-- Data rows start --

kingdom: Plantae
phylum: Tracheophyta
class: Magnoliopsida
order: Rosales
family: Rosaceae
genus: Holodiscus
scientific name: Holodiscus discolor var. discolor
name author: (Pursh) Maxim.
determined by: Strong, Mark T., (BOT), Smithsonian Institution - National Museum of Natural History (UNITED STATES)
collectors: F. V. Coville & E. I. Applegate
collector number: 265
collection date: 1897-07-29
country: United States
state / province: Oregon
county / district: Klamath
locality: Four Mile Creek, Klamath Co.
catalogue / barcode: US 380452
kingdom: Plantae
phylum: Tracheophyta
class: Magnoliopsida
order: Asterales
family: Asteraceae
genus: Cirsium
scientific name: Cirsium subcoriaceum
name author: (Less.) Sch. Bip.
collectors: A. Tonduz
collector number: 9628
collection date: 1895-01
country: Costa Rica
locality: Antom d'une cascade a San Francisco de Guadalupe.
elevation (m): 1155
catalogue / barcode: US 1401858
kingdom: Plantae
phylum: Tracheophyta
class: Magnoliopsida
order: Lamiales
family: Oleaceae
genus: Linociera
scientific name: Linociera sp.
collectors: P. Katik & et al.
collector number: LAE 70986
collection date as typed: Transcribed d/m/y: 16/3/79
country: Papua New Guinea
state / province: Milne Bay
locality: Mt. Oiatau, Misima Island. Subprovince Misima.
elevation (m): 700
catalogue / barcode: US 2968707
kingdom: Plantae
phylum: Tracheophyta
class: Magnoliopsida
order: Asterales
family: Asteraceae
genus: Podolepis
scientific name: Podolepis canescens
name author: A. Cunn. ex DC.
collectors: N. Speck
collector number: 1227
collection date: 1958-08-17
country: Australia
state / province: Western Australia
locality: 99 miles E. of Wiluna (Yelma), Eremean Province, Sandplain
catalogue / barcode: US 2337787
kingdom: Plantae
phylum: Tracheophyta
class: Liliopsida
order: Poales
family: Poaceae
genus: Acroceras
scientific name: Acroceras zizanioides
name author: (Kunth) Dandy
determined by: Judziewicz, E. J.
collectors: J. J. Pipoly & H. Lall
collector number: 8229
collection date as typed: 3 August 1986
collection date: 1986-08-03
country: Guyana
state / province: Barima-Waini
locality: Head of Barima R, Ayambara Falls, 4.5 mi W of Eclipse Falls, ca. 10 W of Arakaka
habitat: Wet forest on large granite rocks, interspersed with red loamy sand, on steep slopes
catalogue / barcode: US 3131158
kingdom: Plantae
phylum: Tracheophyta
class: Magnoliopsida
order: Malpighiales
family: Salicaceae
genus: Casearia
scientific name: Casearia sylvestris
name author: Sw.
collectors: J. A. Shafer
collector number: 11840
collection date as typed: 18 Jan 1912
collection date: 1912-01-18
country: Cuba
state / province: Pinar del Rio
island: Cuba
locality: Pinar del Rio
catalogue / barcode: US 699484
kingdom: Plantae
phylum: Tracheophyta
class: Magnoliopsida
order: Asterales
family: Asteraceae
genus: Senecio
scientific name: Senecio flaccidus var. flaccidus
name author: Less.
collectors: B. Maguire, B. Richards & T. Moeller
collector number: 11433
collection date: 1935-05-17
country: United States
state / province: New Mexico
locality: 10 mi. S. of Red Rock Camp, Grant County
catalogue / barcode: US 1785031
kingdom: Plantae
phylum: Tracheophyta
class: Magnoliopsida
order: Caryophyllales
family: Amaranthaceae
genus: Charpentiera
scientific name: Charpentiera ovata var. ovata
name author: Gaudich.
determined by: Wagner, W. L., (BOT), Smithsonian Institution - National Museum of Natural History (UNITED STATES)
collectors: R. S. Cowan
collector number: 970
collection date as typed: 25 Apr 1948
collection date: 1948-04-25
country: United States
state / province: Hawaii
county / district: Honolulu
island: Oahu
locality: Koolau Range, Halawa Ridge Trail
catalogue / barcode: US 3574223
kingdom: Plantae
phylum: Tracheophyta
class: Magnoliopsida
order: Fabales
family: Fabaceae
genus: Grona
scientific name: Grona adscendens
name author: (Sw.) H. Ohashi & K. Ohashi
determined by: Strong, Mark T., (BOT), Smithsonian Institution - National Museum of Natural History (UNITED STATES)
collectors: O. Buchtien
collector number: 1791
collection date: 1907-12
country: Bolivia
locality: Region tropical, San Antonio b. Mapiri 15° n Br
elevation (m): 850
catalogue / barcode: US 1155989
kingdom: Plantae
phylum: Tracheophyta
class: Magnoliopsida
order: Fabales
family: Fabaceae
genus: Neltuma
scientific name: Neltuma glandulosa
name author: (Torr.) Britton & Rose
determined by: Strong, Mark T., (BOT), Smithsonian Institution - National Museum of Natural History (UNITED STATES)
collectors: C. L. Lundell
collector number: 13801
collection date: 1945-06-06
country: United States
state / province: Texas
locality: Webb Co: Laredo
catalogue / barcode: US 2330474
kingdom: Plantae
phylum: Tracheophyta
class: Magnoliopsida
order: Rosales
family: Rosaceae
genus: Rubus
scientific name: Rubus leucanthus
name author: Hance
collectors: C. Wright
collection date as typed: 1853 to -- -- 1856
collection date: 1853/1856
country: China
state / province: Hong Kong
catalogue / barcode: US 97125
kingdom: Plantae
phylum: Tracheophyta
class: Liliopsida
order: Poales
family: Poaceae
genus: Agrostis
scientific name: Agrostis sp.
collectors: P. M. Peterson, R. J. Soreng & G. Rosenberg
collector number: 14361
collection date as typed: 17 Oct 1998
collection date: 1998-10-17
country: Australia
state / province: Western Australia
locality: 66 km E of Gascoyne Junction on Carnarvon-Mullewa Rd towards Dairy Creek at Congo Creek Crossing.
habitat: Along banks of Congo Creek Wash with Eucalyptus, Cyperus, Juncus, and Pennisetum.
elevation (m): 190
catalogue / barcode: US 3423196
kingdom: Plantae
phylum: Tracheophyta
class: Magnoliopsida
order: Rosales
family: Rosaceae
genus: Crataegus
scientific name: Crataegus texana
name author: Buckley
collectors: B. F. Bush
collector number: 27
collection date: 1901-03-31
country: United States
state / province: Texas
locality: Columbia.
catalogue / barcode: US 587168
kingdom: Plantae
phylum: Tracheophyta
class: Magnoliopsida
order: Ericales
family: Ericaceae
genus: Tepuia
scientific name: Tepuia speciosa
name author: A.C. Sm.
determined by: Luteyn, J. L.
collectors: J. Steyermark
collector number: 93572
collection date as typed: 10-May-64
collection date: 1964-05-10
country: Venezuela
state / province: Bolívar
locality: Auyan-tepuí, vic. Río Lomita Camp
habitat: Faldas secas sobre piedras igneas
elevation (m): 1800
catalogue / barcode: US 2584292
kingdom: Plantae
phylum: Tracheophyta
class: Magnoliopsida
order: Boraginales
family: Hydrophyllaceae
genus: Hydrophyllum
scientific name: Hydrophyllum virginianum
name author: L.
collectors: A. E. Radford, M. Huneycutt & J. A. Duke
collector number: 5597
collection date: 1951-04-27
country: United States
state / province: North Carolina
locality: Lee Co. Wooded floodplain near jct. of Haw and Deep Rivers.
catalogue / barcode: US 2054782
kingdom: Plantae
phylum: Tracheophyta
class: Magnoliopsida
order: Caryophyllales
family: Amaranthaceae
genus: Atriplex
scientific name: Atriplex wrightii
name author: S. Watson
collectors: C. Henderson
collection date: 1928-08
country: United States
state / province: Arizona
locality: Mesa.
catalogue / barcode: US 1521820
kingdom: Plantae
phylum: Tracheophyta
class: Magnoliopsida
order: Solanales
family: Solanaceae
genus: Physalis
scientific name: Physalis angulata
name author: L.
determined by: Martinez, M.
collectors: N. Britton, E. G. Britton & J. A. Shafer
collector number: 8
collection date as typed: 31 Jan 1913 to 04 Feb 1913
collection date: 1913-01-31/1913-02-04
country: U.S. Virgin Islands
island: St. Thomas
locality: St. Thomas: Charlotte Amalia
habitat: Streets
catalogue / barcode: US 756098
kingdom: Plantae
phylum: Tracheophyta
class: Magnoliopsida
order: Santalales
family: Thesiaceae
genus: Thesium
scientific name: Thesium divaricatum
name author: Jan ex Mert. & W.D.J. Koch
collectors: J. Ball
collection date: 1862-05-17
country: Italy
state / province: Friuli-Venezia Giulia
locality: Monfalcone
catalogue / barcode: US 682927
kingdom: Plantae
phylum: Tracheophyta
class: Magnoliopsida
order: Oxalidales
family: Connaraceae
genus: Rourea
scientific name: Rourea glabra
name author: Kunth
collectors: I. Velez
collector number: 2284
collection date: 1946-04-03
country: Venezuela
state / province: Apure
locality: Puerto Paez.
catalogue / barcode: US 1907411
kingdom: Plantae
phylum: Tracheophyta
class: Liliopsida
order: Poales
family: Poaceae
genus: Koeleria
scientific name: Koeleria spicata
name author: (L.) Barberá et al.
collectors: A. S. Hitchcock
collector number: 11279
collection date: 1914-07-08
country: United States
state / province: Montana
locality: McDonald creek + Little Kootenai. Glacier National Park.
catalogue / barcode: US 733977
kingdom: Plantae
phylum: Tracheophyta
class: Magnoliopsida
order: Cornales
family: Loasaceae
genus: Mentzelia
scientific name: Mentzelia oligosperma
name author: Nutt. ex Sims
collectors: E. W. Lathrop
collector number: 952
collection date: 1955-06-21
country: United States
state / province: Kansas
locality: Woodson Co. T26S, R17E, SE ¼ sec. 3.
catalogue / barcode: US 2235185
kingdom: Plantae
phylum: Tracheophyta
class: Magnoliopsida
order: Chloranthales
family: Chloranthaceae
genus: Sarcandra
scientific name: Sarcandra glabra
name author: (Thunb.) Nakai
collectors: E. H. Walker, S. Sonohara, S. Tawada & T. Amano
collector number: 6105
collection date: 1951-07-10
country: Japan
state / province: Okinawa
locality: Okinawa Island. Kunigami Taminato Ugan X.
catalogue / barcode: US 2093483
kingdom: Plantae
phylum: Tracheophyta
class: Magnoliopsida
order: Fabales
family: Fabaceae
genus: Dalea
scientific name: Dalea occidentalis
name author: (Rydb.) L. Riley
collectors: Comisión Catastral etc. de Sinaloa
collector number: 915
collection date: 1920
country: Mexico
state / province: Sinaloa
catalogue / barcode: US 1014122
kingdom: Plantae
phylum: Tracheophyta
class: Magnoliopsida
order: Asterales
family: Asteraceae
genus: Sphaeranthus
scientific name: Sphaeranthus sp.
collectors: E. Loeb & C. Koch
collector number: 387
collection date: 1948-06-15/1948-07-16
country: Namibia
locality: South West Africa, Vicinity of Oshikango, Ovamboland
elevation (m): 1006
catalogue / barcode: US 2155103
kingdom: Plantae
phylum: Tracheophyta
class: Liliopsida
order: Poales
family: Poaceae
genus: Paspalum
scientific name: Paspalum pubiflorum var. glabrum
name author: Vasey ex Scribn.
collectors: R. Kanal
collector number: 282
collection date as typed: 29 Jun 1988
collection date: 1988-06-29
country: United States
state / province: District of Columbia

-- Data rows end --

- **Problem to work on**:
Render the lines from the line with "order: Oxalidales" to the line with "country: Japan", both ends included, as a Markdown table with a Row column numbering each line and a Line column holding it. Skip any blank lines.

- **Reply to the exercise**:
| Row | Line |
|---|---|
| 1 | order: Oxalidales |
| 2 | family: Connaraceae |
| 3 | genus: Rourea |
| 4 | scientific name: Rourea glabra |
| 5 | name author: Kunth |
| 6 | collectors: I. Velez |
| 7 | collector number: 2284 |
| 8 | collection date: 1946-04-03 |
| 9 | country: Venezuela |
| 10 | state / province: Apure |
| 11 | locality: Puerto Paez. |
| 12 | catalogue / barcode: US 1907411 |
| 13 | kingdom: Plantae |
| 14 | phylum: Tracheophyta |
| 15 | class: Liliopsida |
| 16 | order: Poales |
| 17 | family: Poaceae |
| 18 | genus: Koeleria |
| 19 | scientific name: Koeleria spicata |
| 20 | name author: (L.) Barberá et al. |
| 21 | collectors: A. S. Hitchcock |
| 22 | collector number: 11279 |
| 23 | collection date: 1914-07-08 |
| 24 | country: United States |
| 25 | state / province: Montana |
| 26 | locality: McDonald creek + Little Kootenai. Glacier National Park. |
| 27 | catalogue / barcode: US 733977 |
| 28 | kingdom: Plantae |
| 29 | phylum: Tracheophyta |
| 30 | class: Magnoliopsida |
| 31 | order: Cornales |
| 32 | family: Loasaceae |
| 33 | genus: Mentzelia |
| 34 | scientific name: Mentzelia oligosperma |
| 35 | name author: Nutt. ex Sims |
| 36 | collectors: E. W. Lathrop |
| 37 | collector number: 952 |
| 38 | collection date: 1955-06-21 |
| 39 | country: United States |
| 40 | state / province: Kansas |
| 41 | locality: Woodson Co. T26S, R17E, SE ¼ sec. 3. |
| 42 | catalogue / barcode: US 2235185 |
| 43 | kingdom: Plantae |
| 44 | phylum: Tracheophyta |
| 45 | class: Magnoliopsida |
| 46 | order: Chloranthales |
| 47 | family: Chloranthaceae |
| 48 | genus: Sarcandra |
| 49 | scientific name: Sarcandra glabra |
| 50 | name author: (Thunb.) Nakai |
| 51 | collectors: E. H. Walker, S. Sonohara, S. Tawada & T. Amano |
| 52 | collector number: 6105 |
| 53 | collection date: 1951-07-10 |
| 54 | country: Japan |